The following is a contributor blog from CDR Certified Coach, Ben Colvin. Ben is the President of Coaching Works, NYC and has over 25 years of experience as a corporate business executive. His mission is to combine his business lens with coaching certifications and evidence-based tools to deliver a singular perspective that his clients are able to apply in a transferable, scalable and sustainable way. Thank you, Ben, for your unique insight into this topic! 

Be honest. When it comes to prioritizing your to-do list, succession planning often loses out to higher profile deliverables and urgent tasks.

I’ve been there, done that. I’ve also experienced the consequences of not having purposeful, systematic succession planning in place.

As I planned to leave my corporate leadership position to launch my coaching business (a long-time passion), I provided additional advance notice to my employer because I knew there wasn’t a go-to successor lined up. Even with the extra time, it was tough to identify and evaluate candidates, hire someone, and create a smooth transition.

So, why is succession planning not a top priority for every business leader – senior and otherwise? I think we put it off because there’s an unspoken, perhaps subconscious, belief that identifying your successor somehow makes you obsolete or sends a message that you’re moving on.

It’s time for a reality check

Succession planning is central to your own success, not just the organization you lead. Not having a succession strategy can restrict your ability to move up to a new role out of fear that the “get up to speed” time for your replacement would harm the business. Leaving succession planning to chance – or not optimizing your current processes – doesn’t just have repercussions somewhere down the road. It impacts your organization – and you – in real-time.

If that’s not the most compelling reason to re-energize your succession planning efforts, here are a few more.

Turnover is increasing. Boomers represent 56 percent of senior leadership positions and they’re retiring in droves. Millennials change jobs more often than their predecessors, and the gig economy has increasing appeal when employees don’t see a clear path for growth.

And in a competitive job market, good leaders aren’t easy to find, especially when you’re in a time crunch because someone leaves unexpectedly. Long searches take a toll. When you have successors identified, you have a bench to call upon to fill open positions.

Make the shift to succession management

The first step? Stop succession planning. Instead, start practicing succession management.

Leaders and front-line managers have a lot of pressure to deliver on next quarter’s objectives. The topic of succession comes up periodically, and it’s tempting to tick the box and keep moving. Again, I’ve been there.

But, when an organization shifts its thinking to succession management and makes it an integrated, ongoing part of the company’s talent strategies, the effect is immediate and significant. And, if your organization isn’t ready to take the leap to succession management, there’s no reason why you shouldn’t adapt it yourself as a central part of your personal career strategy.

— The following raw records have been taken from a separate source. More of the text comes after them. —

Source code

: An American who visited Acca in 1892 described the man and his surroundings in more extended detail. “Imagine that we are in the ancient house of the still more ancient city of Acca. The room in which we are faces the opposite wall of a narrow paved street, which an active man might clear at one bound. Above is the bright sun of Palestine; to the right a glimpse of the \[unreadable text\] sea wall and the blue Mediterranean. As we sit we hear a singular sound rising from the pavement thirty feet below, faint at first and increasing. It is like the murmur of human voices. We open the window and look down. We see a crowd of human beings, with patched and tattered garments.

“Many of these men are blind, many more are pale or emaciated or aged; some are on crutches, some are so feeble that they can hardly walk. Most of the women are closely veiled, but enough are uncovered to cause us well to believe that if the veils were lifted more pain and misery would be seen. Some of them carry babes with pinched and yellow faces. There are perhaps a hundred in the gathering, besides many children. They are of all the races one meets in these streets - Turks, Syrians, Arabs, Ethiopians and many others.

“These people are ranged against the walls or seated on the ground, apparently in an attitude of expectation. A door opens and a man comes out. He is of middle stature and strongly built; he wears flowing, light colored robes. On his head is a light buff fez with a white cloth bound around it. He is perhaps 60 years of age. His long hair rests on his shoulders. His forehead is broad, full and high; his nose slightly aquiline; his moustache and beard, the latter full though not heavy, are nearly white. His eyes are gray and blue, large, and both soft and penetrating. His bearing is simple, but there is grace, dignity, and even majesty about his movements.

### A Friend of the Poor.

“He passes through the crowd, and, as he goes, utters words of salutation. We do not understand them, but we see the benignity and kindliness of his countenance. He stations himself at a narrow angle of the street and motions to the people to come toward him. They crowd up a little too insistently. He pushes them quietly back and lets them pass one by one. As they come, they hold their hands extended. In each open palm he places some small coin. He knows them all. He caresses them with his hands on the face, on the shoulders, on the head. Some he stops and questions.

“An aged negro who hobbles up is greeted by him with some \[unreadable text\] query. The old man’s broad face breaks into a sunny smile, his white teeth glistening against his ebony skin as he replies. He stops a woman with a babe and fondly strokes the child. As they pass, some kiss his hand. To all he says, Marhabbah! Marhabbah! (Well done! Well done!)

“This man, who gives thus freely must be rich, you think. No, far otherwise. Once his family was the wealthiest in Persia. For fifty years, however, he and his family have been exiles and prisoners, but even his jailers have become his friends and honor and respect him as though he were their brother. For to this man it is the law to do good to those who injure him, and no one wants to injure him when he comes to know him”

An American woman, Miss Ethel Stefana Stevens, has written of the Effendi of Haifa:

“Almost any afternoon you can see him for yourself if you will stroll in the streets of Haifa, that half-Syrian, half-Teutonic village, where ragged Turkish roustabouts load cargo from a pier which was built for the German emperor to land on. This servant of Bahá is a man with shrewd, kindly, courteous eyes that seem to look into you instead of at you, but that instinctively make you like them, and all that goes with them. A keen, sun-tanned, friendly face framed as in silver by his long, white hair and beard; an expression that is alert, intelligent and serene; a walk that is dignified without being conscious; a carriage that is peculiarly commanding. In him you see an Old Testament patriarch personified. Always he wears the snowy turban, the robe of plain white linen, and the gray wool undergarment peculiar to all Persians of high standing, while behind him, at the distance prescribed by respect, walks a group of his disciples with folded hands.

Here are five essentials of successful succession management.

1. Expand the definition.

Too often, we think succession is just about C-level roles. Today’s flatter, dynamic org structures push leadership accountability out into the organization, making it imperative to include critical roles from across the company in succession management processes.

2. Make business units the driver.

C-Suite involvement is important, but business unit buy-in and ownership are critical. In other words, top leaders must support the process, provide resources, and actively participate. But, to truly get proactive about succession, business leaders – across all levels – must drive the process.

3. Work out your core competencies.

Identify critical path roles at all levels, and then create core leadership competencies. Think about the competencies needed today – and anticipate what the position will need in the future. Most importantly, don’t make the competencies one-size-fits-all. Tailor them for each role and build constant reviews and refreshes into the process from the outset.

4. Get qualitative and quantitative.

It’s a best practice to make the identification of potential successor candidates a fully integrated element of your talent management and recruiting strategies. As you assess your talent pool, use qualitative measures, including performance reviews, 360s, and talent planning input. But don’t stop there.

Add quantitative measures as a standard component. Empirical, evidence-based insights that identify leadership characteristics and readiness are an invaluable tool to neutralize unconscious bias and executive “cloning.” They also help to identify candidates who aren’t immediately obvious, the hidden gems uncovered by the process who are ready to step in and hit the ground running.

Finally, quantitative measures will help you assess any current and future talent gaps to be addressed within recruiting and hiring strategies.

5. Focus on candidate development.

Once you’ve identified candidates with potential, put them on a track to develop the skills they’ll need in the timeframe that the organization will need them. Start with existing leadership development programs. Then add tailored, individualized components based on the role and the person. Whenever you can, mix focused training and coaching with experiential elements like career pathing and stretch assignments.

The outcome

Moving to a fully integrated succession management process that includes objective, evidence-based insights will increase the confidence in your successor decisions and the predictability of the leaders’ success when they take the reins from their predecessors. Even better, the transition can be accomplished with minimal impact on the organization and the teams they lead.

Succession management that’s purposeful and integrated within your talent strategy, rather than an annual exercise, pays off in improved leadership continuity, employee growth and retention, and leadership diversity.